Former Vice President Joe Biden and his running mate Sen. Kamala Harris, D-Calif., have been very clear – for years -- on their policy positions when it comes to energy. They want to end fracking, upend America’s energy independence and kill high-paying jobs for thousands of Americans.
“I am not banning fracking… no matter how many times Donald Trump lies about me,” Biden said confidently on August 31 to supporters in Pittsburgh. But don’t let him fool you.
During a primary debate in March against Sen. Bernie Sanders, I-Vt., when his audience was not Western Pennsylvania, Biden agreed with Sanders’s fracking ban legislation. “No more – no new fracking,” Biden chirped.
That shouldn’t surprise anyone. Months before, he “guaranteed” a young woman in New Hampshire that he would “end fossil fuels” if he became president.
His running mate, Harris echoed a similar sentiment in a primary debate broadcast on CNN, “There’s no question I’m in favor of banning fracking.” Instead of embracing the Green New Deal, Harris may want to focus on keeping her constituents’ power on, considering the rolling blackouts affecting millions of Californians this summer.
Why would Biden backpedal on his promises in Pittsburgh? The clearest answer is that hundreds of thousands of families in Pennsylvania depend on the oil and gas industry directly or indirectly to make a living.
Western Pennsylvania is not unique, as the oil and gas industry directly employed 428,234 Texans in 2019. Those numbers don’t account for the indirect employment attributable to oil and gas operations, which PricewaterhouseCoopers estimated at 10.3 million U.S. jobs in 2015.
The concept of a federal fracking ban is not based on economic or even environmental data, it is a shallow policy talking point used by candidates charging to the left to appease the Sanders/Ocasio-Cortez base of the Democratic Party.
According to Baker Hughes, nearly 90 percent of all new oil and gas wells drilled today are horizontal, fracked wells – you cannot shut this down without painful geopolitical and economic consequences.
Under the leadership of the Trump administration and my former boss, ex-Energy Secretary Rick Perry, the United States has reached new heights in energy.

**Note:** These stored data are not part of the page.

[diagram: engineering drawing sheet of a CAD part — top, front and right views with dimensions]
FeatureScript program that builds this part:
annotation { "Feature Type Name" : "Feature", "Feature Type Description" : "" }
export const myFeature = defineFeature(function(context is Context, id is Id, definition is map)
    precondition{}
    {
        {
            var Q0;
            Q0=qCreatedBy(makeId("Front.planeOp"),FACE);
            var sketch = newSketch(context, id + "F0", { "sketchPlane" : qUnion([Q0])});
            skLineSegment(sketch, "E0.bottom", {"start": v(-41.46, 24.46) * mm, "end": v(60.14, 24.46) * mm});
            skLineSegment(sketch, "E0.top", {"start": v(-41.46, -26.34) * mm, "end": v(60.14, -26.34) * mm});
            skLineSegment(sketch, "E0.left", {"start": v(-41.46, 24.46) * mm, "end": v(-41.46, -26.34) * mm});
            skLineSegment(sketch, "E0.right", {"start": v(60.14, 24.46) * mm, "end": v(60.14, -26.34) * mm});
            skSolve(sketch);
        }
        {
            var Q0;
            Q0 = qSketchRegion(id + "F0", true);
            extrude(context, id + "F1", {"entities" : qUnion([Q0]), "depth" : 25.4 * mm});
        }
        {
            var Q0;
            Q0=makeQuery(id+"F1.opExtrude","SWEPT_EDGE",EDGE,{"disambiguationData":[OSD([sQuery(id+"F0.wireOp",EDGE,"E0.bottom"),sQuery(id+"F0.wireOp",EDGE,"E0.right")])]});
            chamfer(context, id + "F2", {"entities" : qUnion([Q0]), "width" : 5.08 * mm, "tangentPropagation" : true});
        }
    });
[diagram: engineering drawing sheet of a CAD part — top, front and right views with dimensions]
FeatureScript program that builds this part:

We are less dependent now on Middle Eastern and Russian oil and now lead the world in oil and gas production. And even while accomplishing this, since 2005 no country in the world has reduced their CO2 emissions more than the United States, primarily driven by fracked natural gas used in electricity production.
Abundant, affordable energy benefits all Americans. The White House Council of Economic Advisors estimates that increased oil and natural gas production due to the fracking revolution is saving American families a combined $203 billion annually, or around $2,500 per family.

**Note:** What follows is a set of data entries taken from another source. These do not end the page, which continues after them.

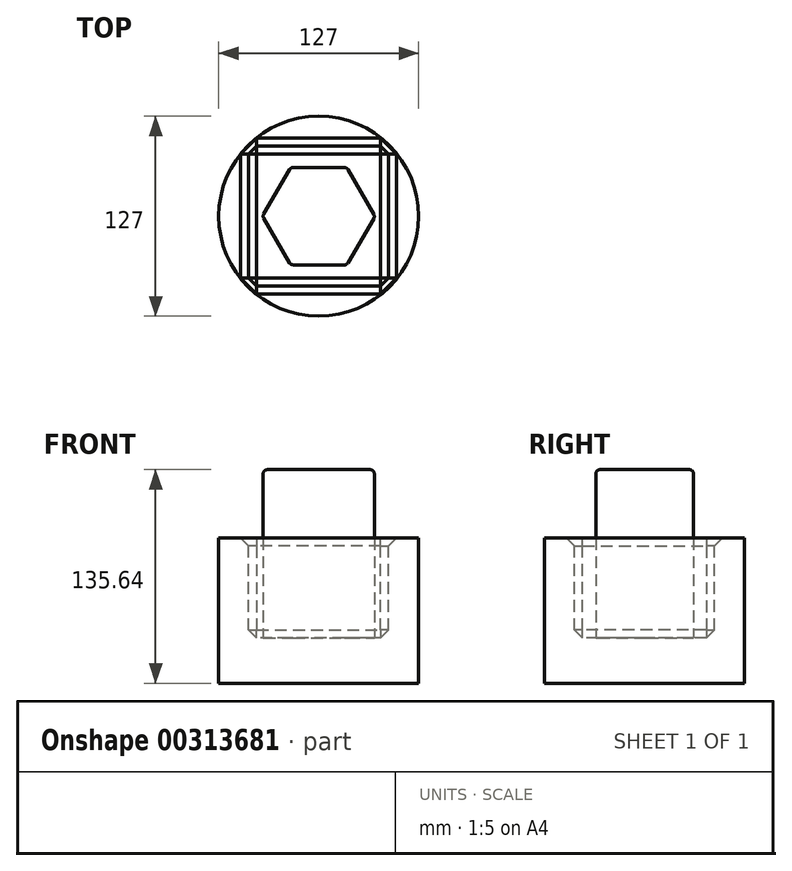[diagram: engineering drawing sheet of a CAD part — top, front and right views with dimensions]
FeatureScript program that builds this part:
annotation { "Feature Type Name" : "Feature", "Feature Type Description" : "" }
export const myFeature = defineFeature(function(context is Context, id is Id, definition is map)
    precondition{}
    {
        {
            var Q0;
            Q0=qCreatedBy(makeId("Top.planeOp"),FACE);
            var sketch = newSketch(context, id + "F0", { "sketchPlane" : qUnion([Q0])});
            skCircle(sketch, "E0", {"center": v(0, 0) * mm, "radius": 63.5 * mm});
            skSolve(sketch);
        }
        {
            var Q0;
            Q0=makeQuery(id+"F0.imprint","IMPRINT",FACE,{"disambiguationData":[TD([[makeQuery(id+"F0.imprint","IMPRINT",EDGE,{"derivedFrom":sQuery(id+"F0.wireOp",EDGE,"E0")}),1.0]])]});
            extrude(context, id + "F1", {"entities" : qUnion([Q0]), "depth" : 92.2 * mm});
        }
        {
            var Q0;
            Q0=makeQuery(id+"F1.opExtrude","CAP_FACE",FACE,{"disambiguationData":[OSD([sQuery(id+"F0.wireOp",EDGE,"E0")])],"isStart":false});
            var sketch = newSketch(context, id + "F2", { "sketchPlane" : qUnion([Q0])});
            skLineSegment(sketch, "E1.bottom", {"start": v(44.45, 44.45) * mm, "end": v(-44.45, 44.45) * mm});
            skLineSegment(sketch, "E1.top", {"start": v(44.45, -44.45) * mm, "end": v(-44.45, -44.45) * mm});
            skLineSegment(sketch, "E1.left", {"start": v(44.45, 44.45) * mm, "end": v(44.45, -44.45) * mm});
            skLineSegment(sketch, "E1.right", {"start": v(-44.45, 44.45) * mm, "end": v(-44.45, -44.45) * mm});
            skPoint(sketch, "E1.middle", {"position": v(0, 0) * mm});
            skSolve(sketch);
        }
        {
            var Q0;
            Q0=makeQuery(id+"F2.imprint","IMPRINT",FACE,{"disambiguationData":[TD([[makeQuery(id+"F2.imprint","IMPRINT",EDGE,{"derivedFrom":sQuery(id+"F2.wireOp",EDGE,"E1.bottom")}),1.0]])]});
            extrude(context, id + "F3", {"entities" : qUnion([Q0]), "operationType" : NewBodyOperationType.REMOVE, "oppositeDirection" : true, "depth" : 63.5 * mm});
        }
        {
            var Q0;
            Q0=makeQuery(id+"F3.boolean.opBoolean","COPY",FACE,{"derivedFrom":makeQuery(id+"F3.opExtrude","CAP_FACE",FACE,{"disambiguationData":[OSD([sQuery(id+"F2.wireOp",EDGE,"E1.bottom"),sQuery(id+"F2.wireOp",EDGE,"E1.top"),sQuery(id+"F2.wireOp",EDGE,"E1.left"),sQuery(id+"F2.wireOp",EDGE,"E1.right")])],"isStart":false})});
            var sketch = newSketch(context, id + "F4", { "sketchPlane" : qUnion([Q0])});
            skCircle(sketch, "E2.cCircle", {"center": v(0, 0) * mm, "radius": 30.9 * mm, "construction": true});
            skLineSegment(sketch, "E2.0", {"start": v(17.93, 30.85) * mm, "end": v(35.68, -0.1) * mm});
            skLineSegment(sketch, "E2.1", {"start": v(35.68, -0.1) * mm, "end": v(17.75, -30.95) * mm});
            skLineSegment(sketch, "E2.2", {"start": v(17.75, -30.95) * mm, "end": v(-17.93, -30.85) * mm});
            skLineSegment(sketch, "E2.3", {"start": v(-17.93, -30.85) * mm, "end": v(-35.68, 0.1) * mm});
            skLineSegment(sketch, "E2.4", {"start": v(-35.68, 0.1) * mm, "end": v(-17.75, 30.95) * mm});
            skLineSegment(sketch, "E2.5", {"start": v(-17.75, 30.95) * mm, "end": v(17.93, 30.85) * mm});
            skPoint(sketch, "E2.0.midPoint", {"position": v(26.8, 15.37) * mm});
            skSolve(sketch);
        }
        {
            var Q0;
            Q0=makeQuery(id+"F4.imprint","IMPRINT",FACE,{"disambiguationData":[TD([[makeQuery(id+"F4.imprint","IMPRINT",EDGE,{"derivedFrom":sQuery(id+"F4.wireOp",EDGE,"E2.0")}),-1.0]])]});
            extrude(context, id + "F5", {"entities" : qUnion([Q0]), "operationType" : NewBodyOperationType.ADD, "depth" : 106.93 * mm});
        }
        {
            var Q0;
            Q0=makeQuery(id+"F5.opExtrude","SWEPT_EDGE",EDGE,{"disambiguationData":[OSD([sQuery(id+"F4.wireOp",EDGE,"E2.3"),sQuery(id+"F4.wireOp",EDGE,"E2.4")])]});
            var Q1;
            Q1=makeQuery(id+"F5.opExtrude","SWEPT_EDGE",EDGE,{"disambiguationData":[OSD([sQuery(id+"F4.wireOp",EDGE,"E2.2"),sQuery(id+"F4.wireOp",EDGE,"E2.3")])]});
            var Q2;
            Q2=makeQuery(id+"F5.opExtrude","SWEPT_EDGE",EDGE,{"disambiguationData":[OSD([sQuery(id+"F4.wireOp",EDGE,"E2.1"),sQuery(id+"F4.wireOp",EDGE,"E2.2")])]});
            var Q3;
            Q3=makeQuery(id+"F5.opExtrude","SWEPT_EDGE",EDGE,{"disambiguationData":[OSD([sQuery(id+"F4.wireOp",EDGE,"E2.4"),sQuery(id+"F4.wireOp",EDGE,"E2.5")])]});
            var Q4;
            Q4=makeQuery(id+"F3.boolean.opBoolean","COPY",EDGE,{"derivedFrom":makeQuery(id+"F3.opExtrude","CAP_EDGE",EDGE,{"disambiguationData":[OSD([sQuery(id+"F2.wireOp",EDGE,"E1.right")])],"isStart":true})});
            var Q5;
            Q5=makeQuery(id+"F3.boolean.opBoolean","COPY",EDGE,{"derivedFrom":makeQuery(id+"F3.opExtrude","CAP_EDGE",EDGE,{"disambiguationData":[OSD([sQuery(id+"F2.wireOp",EDGE,"E1.bottom")])],"isStart":true})});
            var Q6;
            Q6=makeQuery(id+"F3.boolean.opBoolean","COPY",EDGE,{"derivedFrom":makeQuery(id+"F3.opExtrude","CAP_EDGE",EDGE,{"disambiguationData":[OSD([sQuery(id+"F2.wireOp",EDGE,"E1.top")])],"isStart":true})});
            var Q7;
            Q7=makeQuery(id+"F3.boolean.opBoolean","COPY",EDGE,{"derivedFrom":makeQuery(id+"F3.opExtrude","CAP_EDGE",EDGE,{"disambiguationData":[OSD([sQuery(id+"F2.wireOp",EDGE,"E1.left")])],"isStart":true})});
            var Q8;
            Q8=makeQuery(id+"F5.opExtrude","SWEPT_EDGE",EDGE,{"disambiguationData":[OSD([sQuery(id+"F4.wireOp",EDGE,"E2.0"),sQuery(id+"F4.wireOp",EDGE,"E2.5")])]});
            var Q9;
            Q9=makeQuery(id+"F5.opExtrude","SWEPT_EDGE",EDGE,{"disambiguationData":[OSD([sQuery(id+"F4.wireOp",EDGE,"E2.0"),sQuery(id+"F4.wireOp",EDGE,"E2.1")])]});
            fillet(context, id + "F6", {"entities" : qUnion([Q0, Q1, Q2, Q3, Q4, Q5, Q6, Q7, Q8, Q9]), "radius" : 2.54 * mm, "tangentPropagation" : true, "allowEdgeOverflow" : false});
        }
        {
            var Q0;
            Q0=makeQuery(id+"F5.opExtrude","CAP_EDGE",EDGE,{"disambiguationData":[OSD([sQuery(id+"F4.wireOp",EDGE,"E2.4")])],"isStart":false});
            var Q1;
            Q1=makeQuery(id+"F5.opExtrude","CAP_EDGE",EDGE,{"disambiguationData":[OSD([sQuery(id+"F4.wireOp",EDGE,"E2.5")])],"isStart":false});
            fillet(context, id + "F7", {"entities" : qUnion([Q0, Q1]), "radius" : 2.54 * mm, "tangentPropagation" : true, "allowEdgeOverflow" : false});
        }
        {
            var Q0;
            Q0=makeQuery(id+"F3.boolean.opBoolean","COPY",FACE,{"derivedFrom":makeQuery(id+"F3.opExtrude","SWEPT_FACE",FACE,{"disambiguationData":[OSD([sQuery(id+"F2.wireOp",EDGE,"E1.left")])]})});
            var Q1;
            Q1=makeQuery(id+"F3.boolean.opBoolean","COPY",FACE,{"derivedFrom":makeQuery(id+"F3.opExtrude","SWEPT_FACE",FACE,{"disambiguationData":[OSD([sQuery(id+"F2.wireOp",EDGE,"E1.top")])]})});
            var Q2;
            Q2=makeQuery(id+"F6.opFillet","BLEND_EDGE",EDGE,{"blendedFrom":[makeQuery(id+"F3.boolean.opBoolean","COPY",EDGE,{"derivedFrom":makeQuery(id+"F3.opExtrude","CAP_EDGE",EDGE,{"disambiguationData":[OSD([sQuery(id+"F2.wireOp",EDGE,"E1.right")])],"isStart":true})}),makeQuery(id+"F1.opExtrude","CAP_FACE",FACE,{"disambiguationData":[OSD([sQuery(id+"F0.wireOp",EDGE,"E0")])],"isStart":false})],"blendedInto":[makeQuery(id+"F1.opExtrude","CAP_FACE",FACE,{"disambiguationData":[OSD([sQuery(id+"F0.wireOp",EDGE,"E0")])],"isStart":false})]});
            var Q3;
            Q3=makeQuery(id+"F6.opFillet","BLEND_EDGE",EDGE,{"blendedFrom":[makeQuery(id+"F3.boolean.opBoolean","COPY",EDGE,{"derivedFrom":makeQuery(id+"F3.opExtrude","CAP_EDGE",EDGE,{"disambiguationData":[OSD([sQuery(id+"F2.wireOp",EDGE,"E1.bottom")])],"isStart":true})}),makeQuery(id+"F1.opExtrude","CAP_FACE",FACE,{"disambiguationData":[OSD([sQuery(id+"F0.wireOp",EDGE,"E0")])],"isStart":false})],"blendedInto":[makeQuery(id+"F1.opExtrude","CAP_FACE",FACE,{"disambiguationData":[OSD([sQuery(id+"F0.wireOp",EDGE,"E0")])],"isStart":false})]});
            var Q4;
            Q4=makeQuery(id+"F3.boolean.opBoolean","COPY",FACE,{"derivedFrom":makeQuery(id+"F3.opExtrude","SWEPT_FACE",FACE,{"disambiguationData":[OSD([sQuery(id+"F2.wireOp",EDGE,"E1.right")])]})});
            var Q5;
            Q5=makeQuery(id+"F3.boolean.opBoolean","COPY",FACE,{"derivedFrom":makeQuery(id+"F3.opExtrude","SWEPT_FACE",FACE,{"disambiguationData":[OSD([sQuery(id+"F2.wireOp",EDGE,"E1.bottom")])]})});
            chamfer(context, id + "F8", {"entities" : qUnion([Q0, Q1, Q2, Q3, Q4, Q5]), "width" : 5.08 * mm, "tangentPropagation" : true});
        }
    });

Lower-income households spend a larger proportion of their income on energy bills, so expensive energy and utilities would harm these families more than the private jet elitists lecturing them about carbon footprints.
We can responsibly address environmental concerns and maintain low energy costs by pursuing a comprehensive policy of energy production that focuses on low cost, abundant, clean energy options – including natural gas, oil, nuclear, and renewables.

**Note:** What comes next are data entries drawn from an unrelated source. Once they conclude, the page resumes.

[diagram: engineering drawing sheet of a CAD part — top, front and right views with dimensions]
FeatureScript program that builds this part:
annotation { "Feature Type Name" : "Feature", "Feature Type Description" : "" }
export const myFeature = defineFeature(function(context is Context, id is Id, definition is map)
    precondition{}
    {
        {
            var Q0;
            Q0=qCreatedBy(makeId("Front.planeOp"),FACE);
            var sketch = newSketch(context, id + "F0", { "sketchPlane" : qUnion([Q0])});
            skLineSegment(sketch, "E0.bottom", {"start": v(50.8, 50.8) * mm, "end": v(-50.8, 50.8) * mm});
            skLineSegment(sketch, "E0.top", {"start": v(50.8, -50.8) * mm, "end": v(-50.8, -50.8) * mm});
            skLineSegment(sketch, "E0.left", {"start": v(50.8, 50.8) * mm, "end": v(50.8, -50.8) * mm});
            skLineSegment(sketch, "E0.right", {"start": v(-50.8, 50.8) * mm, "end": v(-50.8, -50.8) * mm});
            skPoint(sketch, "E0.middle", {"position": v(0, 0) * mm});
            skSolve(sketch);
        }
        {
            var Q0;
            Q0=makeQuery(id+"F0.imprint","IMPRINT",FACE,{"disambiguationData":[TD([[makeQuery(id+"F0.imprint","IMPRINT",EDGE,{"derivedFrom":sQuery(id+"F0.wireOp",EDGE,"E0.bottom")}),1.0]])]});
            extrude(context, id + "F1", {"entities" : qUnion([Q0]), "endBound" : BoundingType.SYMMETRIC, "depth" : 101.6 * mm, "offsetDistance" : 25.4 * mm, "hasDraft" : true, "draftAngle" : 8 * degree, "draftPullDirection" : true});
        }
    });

A competitive marketplace of ideas that does not restrict investment in specific industries will ensure that the United States is prepared to meet the economic and environmental issues of the future.
The pandering positions of Biden and Harris are not simply disingenuous and confusing, they pose a threat to the economic and national security of the United States.
A Biden administration – and those who would openly align with it - would cripple American energy, no matter how many times he dances around the subject.
Republican Chip Roy represents the 21st Congressional District of Texas and is the former first assistant attorney general of Texas.